CARTOGRAFÍA DE LA VEJEZ
La vejez no es la muerte del deseo,
sino su despojamiento:
allí donde cae la potencia,
la imagen el ideal,
retorna la pregunta
por lo que aún insiste en vivir.
La vejez comienza
cuando el cuerpo deja de obedecer
al ideal que lo nombraba.
En clave grecolatina, la vejez remite a la voz: gêras (vuelta, giro), que significa no solo horadar,
sino es el estado por cual el cuerpo desarchiva lo vivido.
El anciano no es un adulto prolongado, sino el punto donde memoria, pérdida y deseo se bifurcan.
Desde el campo de la salud mental, la vejez no debe pensarse
únicamente como decadencia orgánica, sino como tiempo subjetivo en el que el yo
pierde parte de sus disfraces. Allí donde antes había potencia, goce, imagen, promesa o
ideal, aparece la pregunta por aquello que el deseo no pudo resolver.
La senectud hace retornar escenas antiguas, duelos inconclusos, implicaciones,
identificaciones, caídas y palabras que no lograron inscripción. No se trata
de recordar el pasado, sino de encontrarse, en sus restos, con aquello que
todavía insiste como pregunta.
Vejez: medicina, ética y tiempo
Hipócrates
Aforismos — Corpus hipocrático.
Grecia, isla de Cos, s. V–IV a. C.
En el
corpus hipocrático, la vejez aparece ligada a una temporalidad del padecimiento:
menos violencia de lo agudo, mayor persistencia de lo crónico.
Aristóteles
Sobre la juventud y la vejez, la vida y la muerte, y la respiración.

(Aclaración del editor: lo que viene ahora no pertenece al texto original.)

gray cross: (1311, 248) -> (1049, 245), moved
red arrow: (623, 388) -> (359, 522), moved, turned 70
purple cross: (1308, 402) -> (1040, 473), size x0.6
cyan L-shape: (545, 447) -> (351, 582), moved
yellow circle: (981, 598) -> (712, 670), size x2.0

Atenas, Liceo, s. IV a. C.
En este escrito, la senectud es pensada como desgaste del viviente,
enfriamiento y pérdida progresiva del calor vital.
Galeno
De sanitate tuenda / Sobre la conservación de la salud.
Roma, s. II d. C.
La vejez no es estrictamente una enfermedad, sino un estado natural que exige
régimen, dieta, cuidado y moderación.
Cicerón
Cato Maior de senectute / Sobre la vejez.
Roma, 44 a. C.
La vejez puede ser tiempo de juicio, dignidad, prudencia y vida intelectual,
no mera decadencia.
Podemos aproximarnos a la psicología de la vejez mediante la pintura.
En Las tres edades de la mujer, Gustav Klimt no representa solamente
una sucesión biológica. La obra condensa una escena de transmisión:
nacimiento, plenitud y vejez; las partes aparecen reunidas bajo una misma pregunta
sobre el cuerpo, el tiempo y la pérdida.
Gustav Klimt, Las tres edades de la mujer, 1905.
Óleo sobre lienzo, 180 × 180 cm.
Galería Nacional de Arte Moderno, Roma, Italia.
La imagen no ilustra la vejez como clausura, sino como retorno:
el cuerpo antiguo mira aquello que el tiempo conserva, pierde y transmite.
La psicología de la vejez no puede reducirse al deterioro del organismo ni a la simple acumulación de años. La vejez constituye un territorio subjetivo donde el cuerpo, la memoria y el deseo vuelven a encontrarse bajo otras formas, casi fractales. Allí donde el ideal de juventud prometía continuidad, dominio, potencia, imagen y goce, aparece ahora la experiencia de una pérdida que no siempre empobrece, sino que desoculta.
En la senectud, es decir, en la ancianidad, lo vivido retorna como desarchivo, como resto y como pregunta. No vuelve solamente aquello que fue, sino también aquello que no pudo ser dicho, elaborado o simbolizado. Por eso, la vejez no clausura al sujeto: lo enfrenta con sus marcas, sus duelos, sus insistencias y con la verdad propia de su deseo.
Lejos de ser pura decadencia, asistencia o deterioro celular, la vejez puede pensarse como la última cartografía del alma: el tiempo en que caen ciertos semblantes del Otro y de los otros, pero también el tiempo en que algo pulsional todavía insiste en vivir.
La vejez no es el final del deseo: es el lugar donde el deseo, despojado de sus disfraces, vuelve como pregunta.
La vejez no clausura la vida: la devuelve como pregunta.